Flammpanzer sind im Zweiten Weltkrieg erstmals serienreif eingesetzt worden. Dabei wurden sie gezielt zur taktischen Unterstützung infanteristischer Einheiten verwendet – die Reichweite der Flamme lag mit unter 100 Metern jeweils weit unter den Vorstellungen der Militärs. Neben der physischen Zerstörung von vornehmlich Gebäuden hatten die Flammen vor allem eine große psychische Wirkung auf den Gegner.
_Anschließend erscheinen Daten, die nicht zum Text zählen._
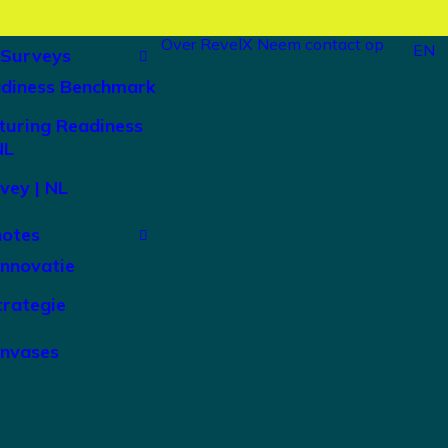
Over RevelX
Neem contact op
EN
 Surveys
adiness Benchmark
turing Readiness
NL
vey | NL
notes
Innovatie
trategie
anvases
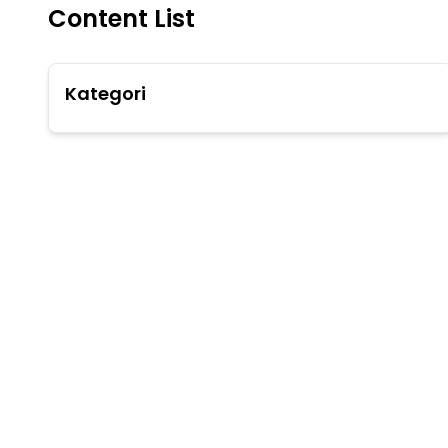
Content List
Kategori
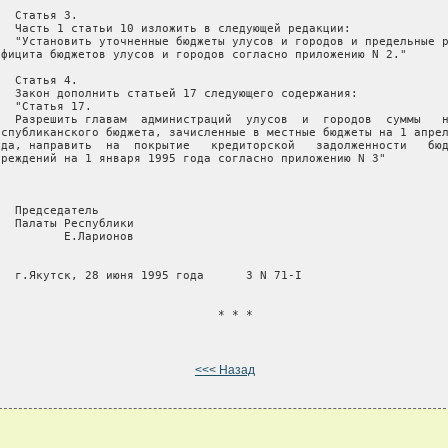
  Статья 3.

   Часть 1 статьи 10 изложить в следующей редакции:

   "Установить уточненные бюджеты улусов и городов и предельные р
ефицита бюджетов улусов и городов согласно приложению N 2."

  Статья 4.

   Закон дополнить статьей 17 следующего содержания:

  "Статья 17.

   Разрешить главам  администраций  улусов  и  городов  суммы   н
еспубликанского бюджета, зачисленные в местные бюджеты на 1 апрел
ода, направить  на  покрытие   кредиторской   задолженности   бюд
чреждений на 1 января 1995 года согласно приложению N 3"

  Председатель

  Палаты Республики

         Е.Ларионов

   г.Якутск, 28 июня 1995 года      З N 71-I

                                * * *

<<< Назад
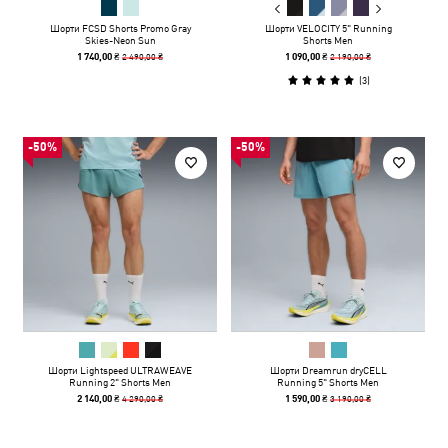
Шорти FCSD Shorts Promo Gray
Шорти VELOCITY 5" Running
Skies-Neon Sun
Shorts Men
2 490,00 ₴
2 190,00 ₴
1 740,00 ₴
1 090,00 ₴
(
3
)
-50%
-50%
Шорти Lightspeed ULTRAWEAVE
Шорти Dreamrun dryCELL
Running 2" Shorts Men
Running 5" Shorts Men
4 290,00 ₴
3 190,00 ₴
2 140,00 ₴
1 590,00 ₴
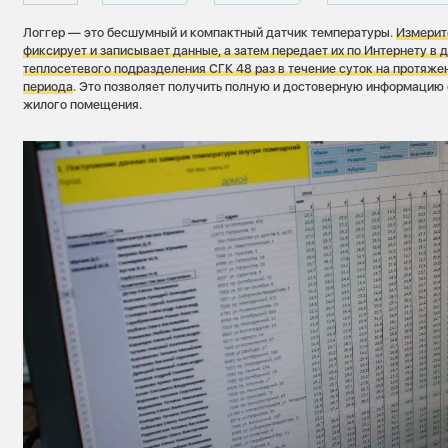
Логгер — это бесшумный и компактный датчик температуры.
Измерит
фиксирует и записывает данные, а затем передает их по Интернету в
теплосетевого подразделения СГК 48 раз в течение суток на протяже
периода
. Это позволяет получить полную и достоверную информацию
жилого помещения.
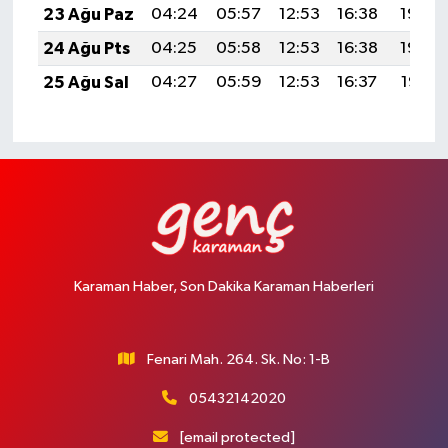
23 Ağu Paz
04:24
05:57
12:53
16:38
19:40
24 Ağu Pts
04:25
05:58
12:53
16:38
19:39
25 Ağu Sal
04:27
05:59
12:53
16:37
19:37
Karaman Haber, Son Dakika Karaman Haberleri
Fenari Mah. 264. Sk. No: 1-B
05432142020
[email protected]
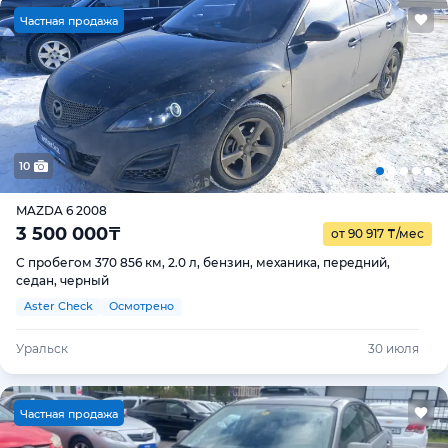
Ч
астная продажа
10
MAZDA 6 2008
3 500 000
₸
от 90 917
₸
/мес
С пробегом 370 856 км, 2.0 л, бензин, механика, передний,
седан, черный
Aster Check
Осмотрено
Уральск
30 июля
Ч
астная продажа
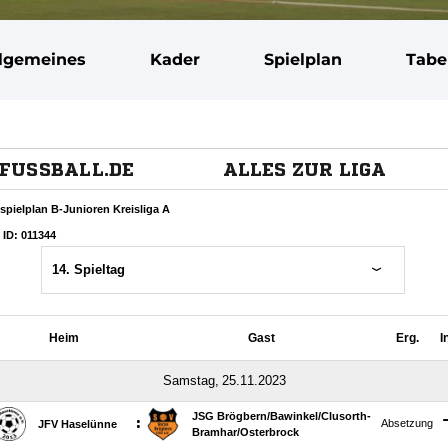
llgemeines
Kader
Spielplan
Tabe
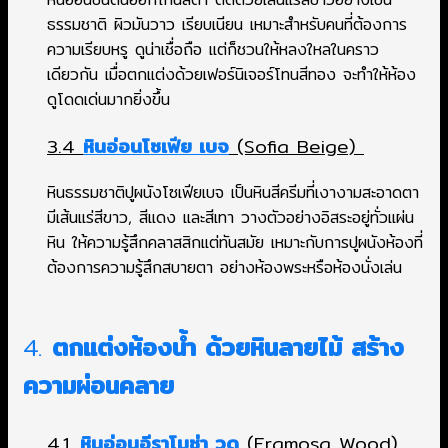
ธรรมชาติ ผิวมันวาว เรียบเนียน เหมาะสำหรับคนที่ต้องการ
ความเรียบหรู ดูน่าเชื่อถือ แต่ก็ชวนให้หลงใหลในคราว
เดียวกัน เมื่อตกแต่งด้วยเฟอร์นิเจอร์โทนสีทอง จะทำให้ห้อง
ดูโดดเด่นมากยิ่งขึ้น
3.4
หินอ่อนโซเฟีย เบจ
(Sofia Beige)
หินธรรมชาติปูผนังโซเฟียเบจ เป็นหินสีครีมที่เงางามสะอาดตา
มีเส้นแร่สีขาว, สีแดง และสีเทา วางตัวอย่างอิสระอยู่ทั่วแผ่น
หิน ให้ความรู้สึกคลาสสิกแต่ทันสมัย เหมาะกับการปูผนังห้องที่
ต้องการความรู้สึกสบายตา อย่างห้องพระหรือห้องนั่งเล่น
4.
ตกแต่งห้องน้ำ ด้วยหินลายไม้ สร้าง
ความผ่อนคลาย
4.1
หินอ่อนอีราโมซ่า วูด
(Eramosa Wood)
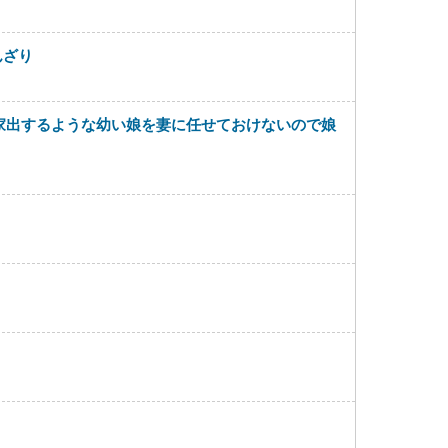
んざり
家出するような幼い娘を妻に任せておけないので娘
Sobald ein geplanter Flammenwerfer-Angriff bekannt wurde, zogen sich die in Reichweite liegenden gegnerischen Truppen häufig zurück, wodurch günstigere Voraussetzungen für die eigene angreifende Infanterie geschaffen wurden – schon im Ersten Weltkrieg setzten die Nutzer auf die moralische Erschütterung des Feindes durch diese Waffe.

Die Entwicklung der neuen Raketenwerfer-Generation symbolisiert die verbissene Doktrin Russlands, die sich auch rhetorisch immer wieder Bahn bricht. Im Sommer hatte Russlands Ex-Präsident Dimitri Medwedew explizit davon gesprochen, die ukrainische Führung in Asche zu verwandeln. Der Vertraute von Präsident Wladimir Putin hatte in einem Beitrag auf seinem Telegram-Kanal von einem „Selbsterhaltungskrieg“ gesprochen. „Entweder werden wir ihre feindliche Führung zerstören, oder der kollektive Westen wird Russland am Ende auseinanderreißen. In diesem Fall wird er mit uns sterben“, warnte der stellvertretende Leiter des russischen Sicherheitsrates. Um zu überleben, müsse also der komplette ukrainische Staat „vernichtet“ werden, sodass „nur noch Asche übrig bleibt“.